__Soal Tertulis 1__.
Jawab pertanyaan berikut berdasarkan teks tentang media daring di bawah ini.
(a) Siapa Menteri Komunikasi dan Informasi yang pendapatnya dikutip?
(b) Ke dunia apa tren media disebut telah beralih?
(c) Apa saja yang dimuat blog-blog tersebut?

__Teks Pilihan__.
-=-=-=-=-

Selasa, 12 Februari 2013

Penyakit Akut Media Daring

Menteri Komunikasi dan Informasi Tifatul Sembiring pernah mengatakan bahwa insan pers harus bisa menyikapi kemajuan teknologi dalam kaitannya dengan tugas utama mereka, yakni menyampaikan informasi yang benar dan berkualitas.

Kemajuan teknologi harus disikapi agar pers bisa turut serta membangun karakter bangsa. Begitu menteri yang mengaku kerap dicerca di media sosial ini berpendapat.

Saya sepenuhnya setuju dengan pendapat Pak Menteri. Dan saya yakin benar media-media di Indonesia bukanlah penganut Neoluddisme. Mereka pasti telah mengambil sikap di tengah bergeloranya semangat untuk memajukan teknologi. Namun sepertinya banyak di antara mereka yang luput ketika mempraktikkan sikap tersebut.

Media massa turut beradaptasi dengan kemajuan teknologi. Buktinya, tren media telah beralih ke dunia digital. Pelaku bisnis di bidang media cetak berlomba-lomba mengikuti tren dengan membuka cabang di internet. Majalah cetak pun punya versi digital.  Kemudian, muncul pula pelaku bisnis media yang sebetulnya awam terhadap dunia pers: narablog.

Berkat Google dan Matt Mullenweg, banyak orang yang memutuskan membuat medianya sendiri tanpa harus menganut ideologi anti-mainstream.  Blog-blog ini memuat berita nasional, informasi tips, hingga berita internasional. Namun karena terbentur pengalaman dan kemampuan, banyak blog yang menabrak garis aturan yang berlaku di dunia pers.

-=-=-=-=-

__Baris Masukan__.

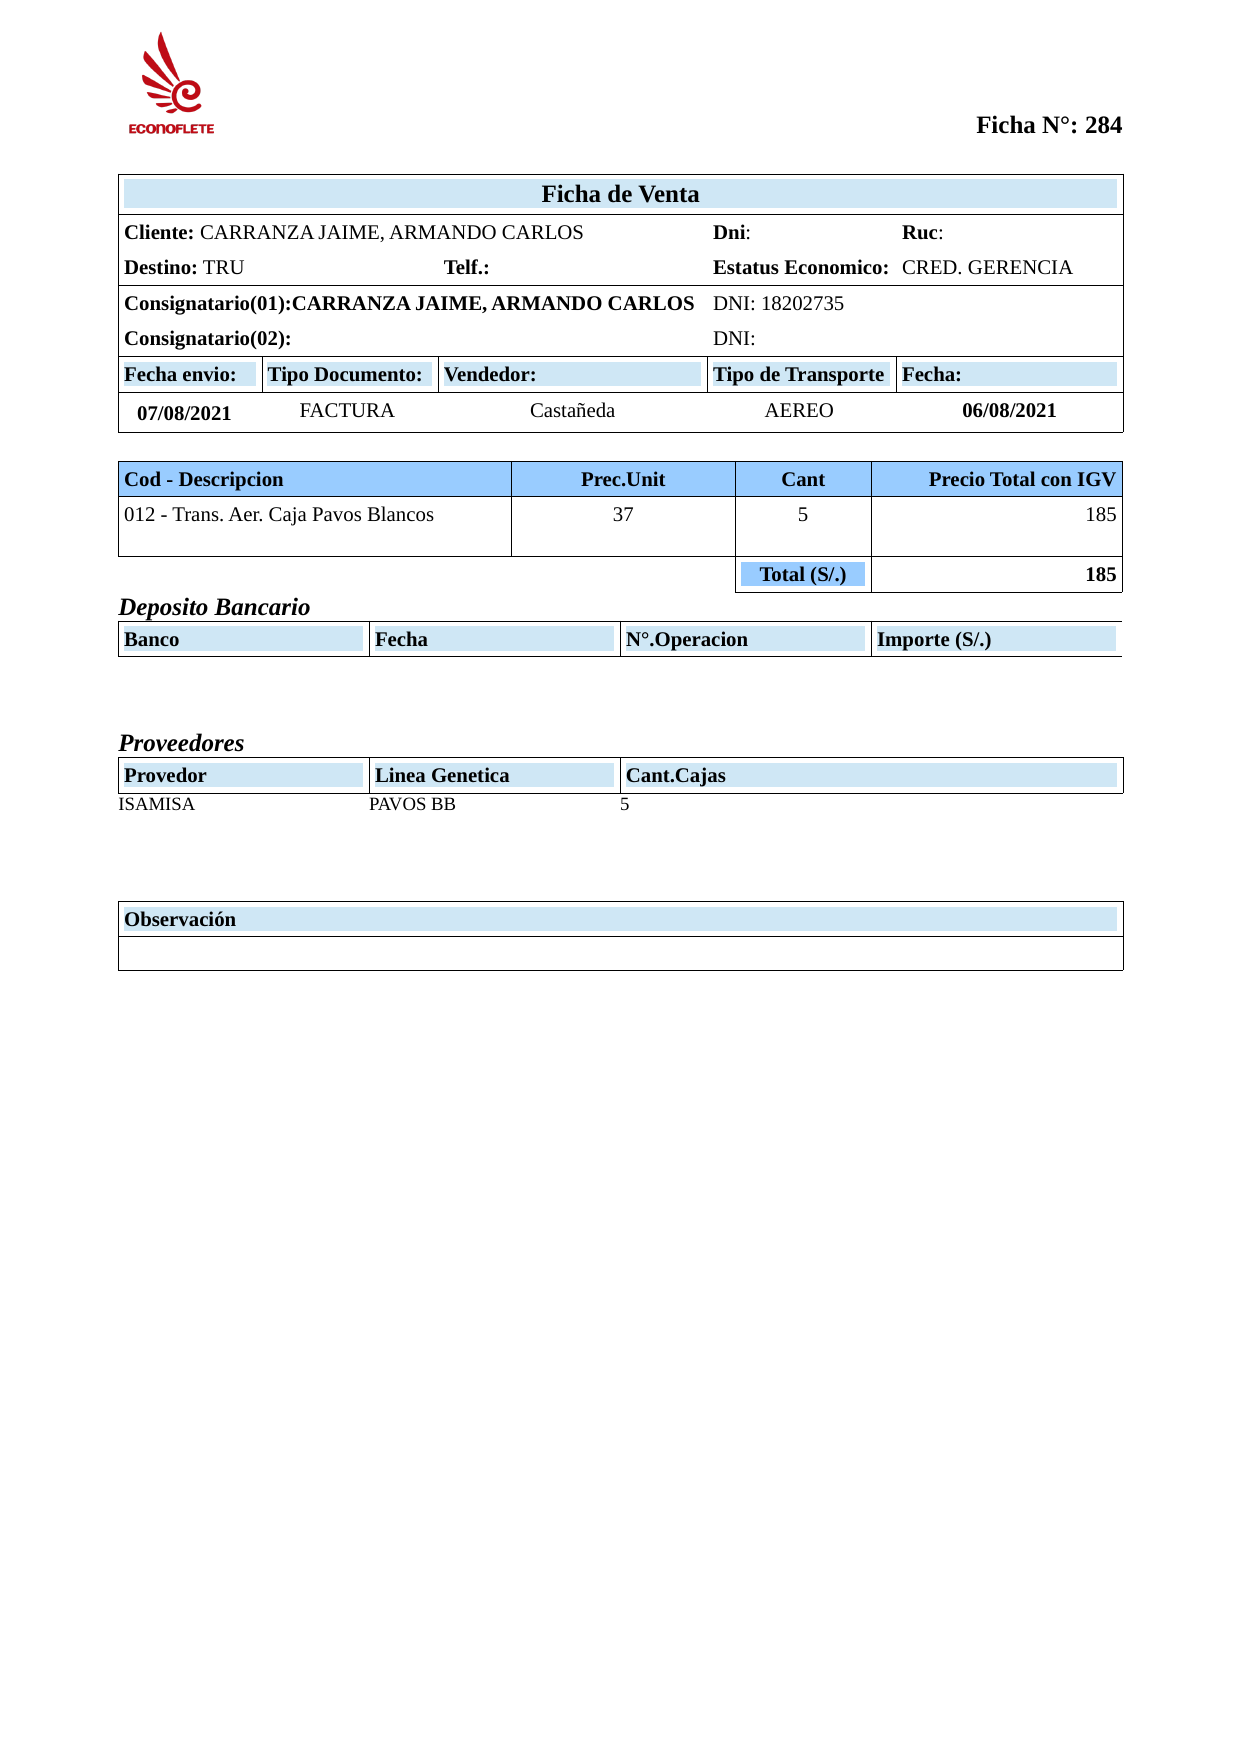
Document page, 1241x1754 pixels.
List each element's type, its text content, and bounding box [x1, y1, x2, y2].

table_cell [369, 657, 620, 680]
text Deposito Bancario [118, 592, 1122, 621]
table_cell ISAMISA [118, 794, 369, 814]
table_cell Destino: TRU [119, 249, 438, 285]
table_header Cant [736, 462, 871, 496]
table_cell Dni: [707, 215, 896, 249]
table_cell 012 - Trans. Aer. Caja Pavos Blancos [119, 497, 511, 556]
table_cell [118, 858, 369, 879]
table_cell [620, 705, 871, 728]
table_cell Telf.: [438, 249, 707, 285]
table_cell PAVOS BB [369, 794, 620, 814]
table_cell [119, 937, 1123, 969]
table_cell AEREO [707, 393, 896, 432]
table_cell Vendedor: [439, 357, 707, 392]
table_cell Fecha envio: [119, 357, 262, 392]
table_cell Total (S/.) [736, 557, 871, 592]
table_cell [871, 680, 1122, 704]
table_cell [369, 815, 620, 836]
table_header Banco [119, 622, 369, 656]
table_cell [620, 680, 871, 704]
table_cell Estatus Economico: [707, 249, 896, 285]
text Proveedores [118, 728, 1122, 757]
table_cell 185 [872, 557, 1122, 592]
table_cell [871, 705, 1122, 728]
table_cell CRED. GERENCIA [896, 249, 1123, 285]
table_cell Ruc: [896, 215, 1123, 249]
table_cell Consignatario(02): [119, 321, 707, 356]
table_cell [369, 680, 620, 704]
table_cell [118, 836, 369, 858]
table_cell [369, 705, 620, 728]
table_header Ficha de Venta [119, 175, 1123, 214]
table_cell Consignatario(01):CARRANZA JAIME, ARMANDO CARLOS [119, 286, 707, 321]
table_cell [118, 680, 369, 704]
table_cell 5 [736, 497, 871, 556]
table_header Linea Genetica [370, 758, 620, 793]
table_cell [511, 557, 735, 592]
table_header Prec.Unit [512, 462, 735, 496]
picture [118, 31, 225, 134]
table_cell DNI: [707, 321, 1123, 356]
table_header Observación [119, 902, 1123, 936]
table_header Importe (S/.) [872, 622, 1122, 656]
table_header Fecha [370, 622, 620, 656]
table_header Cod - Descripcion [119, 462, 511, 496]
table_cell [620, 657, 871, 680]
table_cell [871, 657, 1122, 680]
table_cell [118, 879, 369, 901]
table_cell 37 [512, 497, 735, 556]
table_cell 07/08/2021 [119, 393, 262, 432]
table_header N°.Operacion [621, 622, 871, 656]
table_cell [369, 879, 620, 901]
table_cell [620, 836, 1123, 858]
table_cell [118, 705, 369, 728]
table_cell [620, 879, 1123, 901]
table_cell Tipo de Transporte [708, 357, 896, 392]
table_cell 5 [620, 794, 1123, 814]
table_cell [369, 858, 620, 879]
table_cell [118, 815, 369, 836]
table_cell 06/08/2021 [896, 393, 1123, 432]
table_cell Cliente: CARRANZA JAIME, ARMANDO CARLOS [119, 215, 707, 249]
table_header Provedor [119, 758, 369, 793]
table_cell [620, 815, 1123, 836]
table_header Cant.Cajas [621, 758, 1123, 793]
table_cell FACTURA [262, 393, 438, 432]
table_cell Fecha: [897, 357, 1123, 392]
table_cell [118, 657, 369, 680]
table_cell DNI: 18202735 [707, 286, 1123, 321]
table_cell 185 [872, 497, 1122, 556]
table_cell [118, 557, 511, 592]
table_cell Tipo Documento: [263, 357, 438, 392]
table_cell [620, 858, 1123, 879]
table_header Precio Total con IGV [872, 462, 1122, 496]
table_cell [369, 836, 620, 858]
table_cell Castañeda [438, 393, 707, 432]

-=-=-=-=-

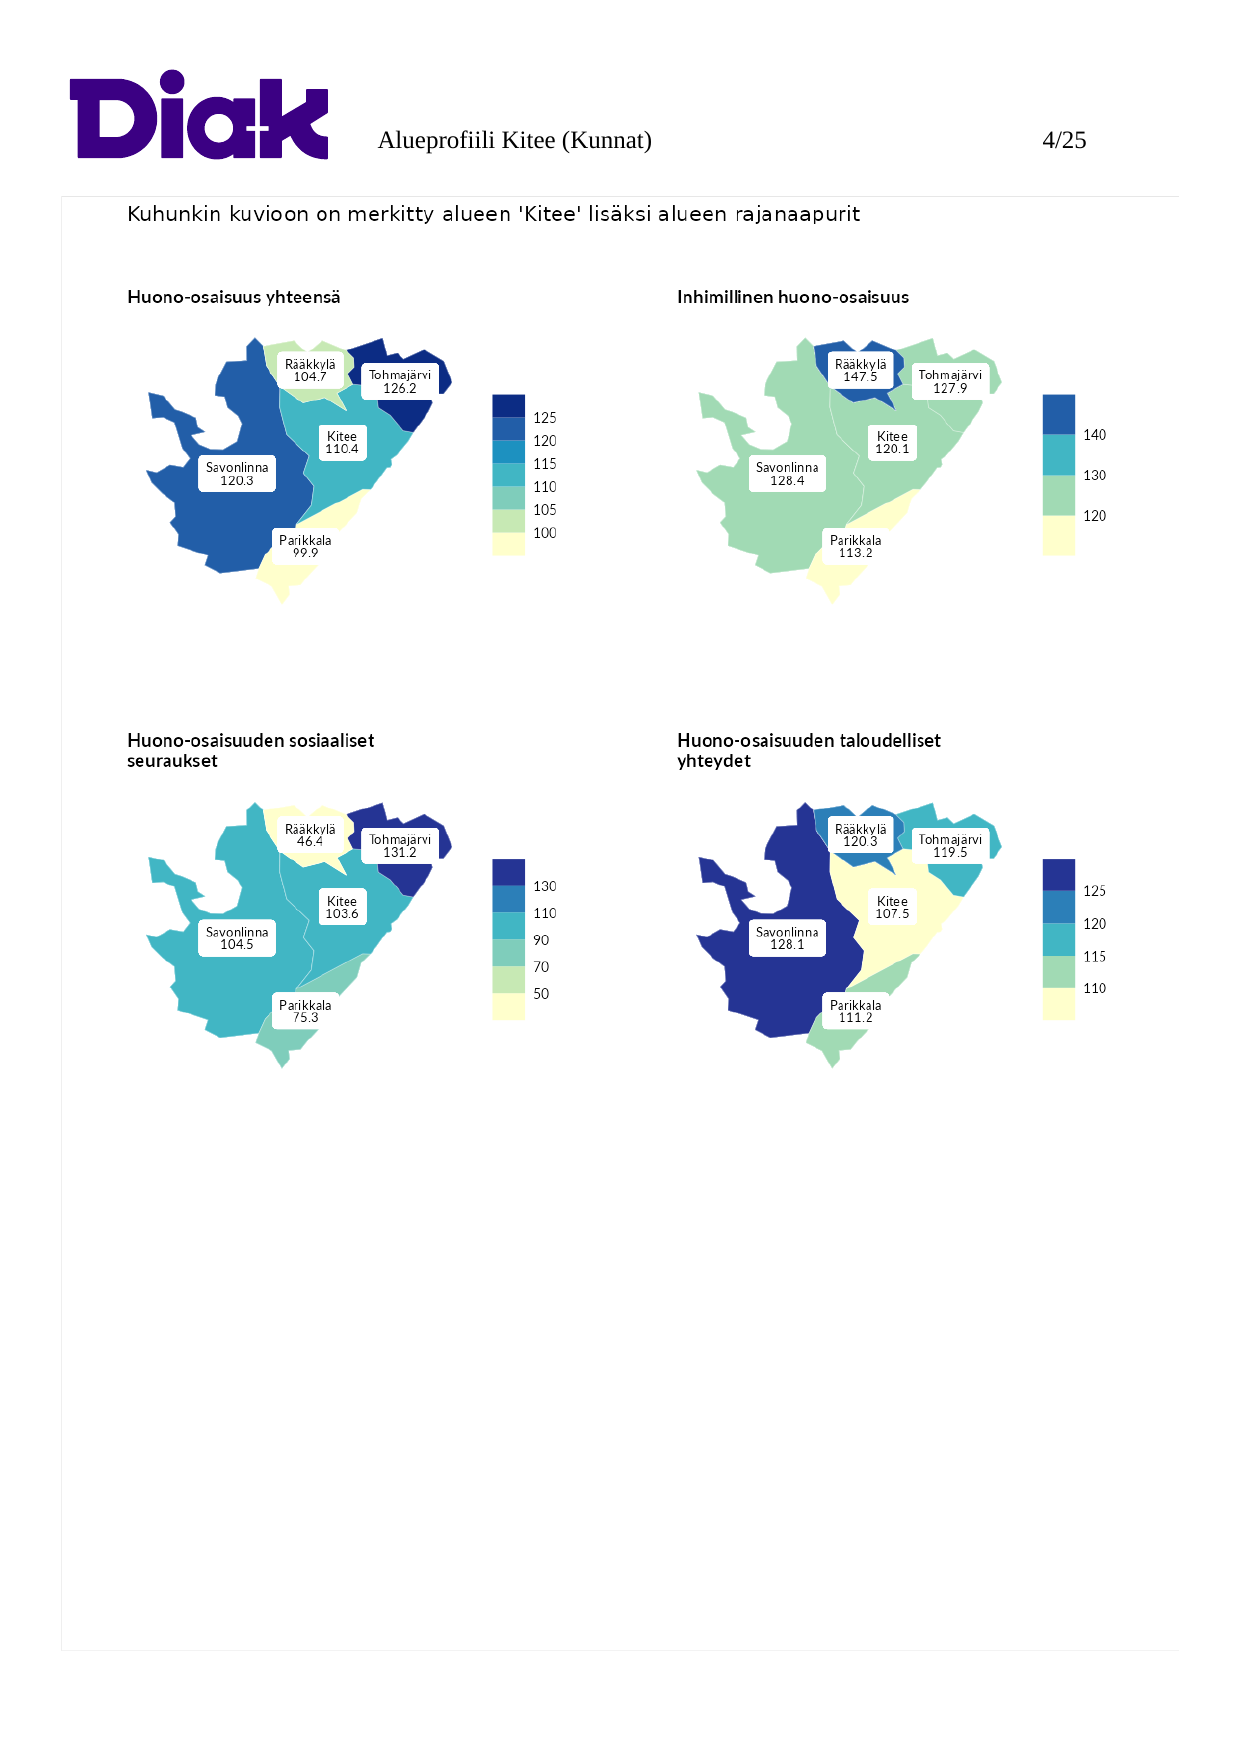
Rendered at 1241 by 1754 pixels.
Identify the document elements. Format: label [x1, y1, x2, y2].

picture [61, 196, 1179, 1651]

-=-=-=-=-

__Soal Tertulis 2__.
Tulis ulang bagian listing yang diawali baris berisi "Document page, 1241x1754 pixels." dan diakhiri baris berisi "table_cell [369, 815, 620, 836]". Ganti "table_cell" dengan "sel_tabel", dan pertahankan semua hal lainnya.

__Hasil 1__.
(a) Tifatul Sembiring.
(b) Dunia digital.
(c) Berita nasional, informasi tips, hingga berita internasional.

__Hasil 2__.
Document page, 1241x1754 pixels.
List each element's type, its text content, and bounding box [x1, y1, x2, y2].

sel_tabel [369, 657, 620, 680]
text Deposito Bancario [118, 592, 1122, 621]
sel_tabel ISAMISA [118, 794, 369, 814]
sel_tabel Destino: TRU [119, 249, 438, 285]
table_header Cant [736, 462, 871, 496]
sel_tabel Dni: [707, 215, 896, 249]
sel_tabel 012 - Trans. Aer. Caja Pavos Blancos [119, 497, 511, 556]
sel_tabel [118, 858, 369, 879]
sel_tabel [620, 705, 871, 728]
sel_tabel Telf.: [438, 249, 707, 285]
sel_tabel PAVOS BB [369, 794, 620, 814]
sel_tabel [119, 937, 1123, 969]
sel_tabel AEREO [707, 393, 896, 432]
sel_tabel Vendedor: [439, 357, 707, 392]
sel_tabel Fecha envio: [119, 357, 262, 392]
sel_tabel Total (S/.) [736, 557, 871, 592]
sel_tabel [871, 680, 1122, 704]
sel_tabel [369, 815, 620, 836]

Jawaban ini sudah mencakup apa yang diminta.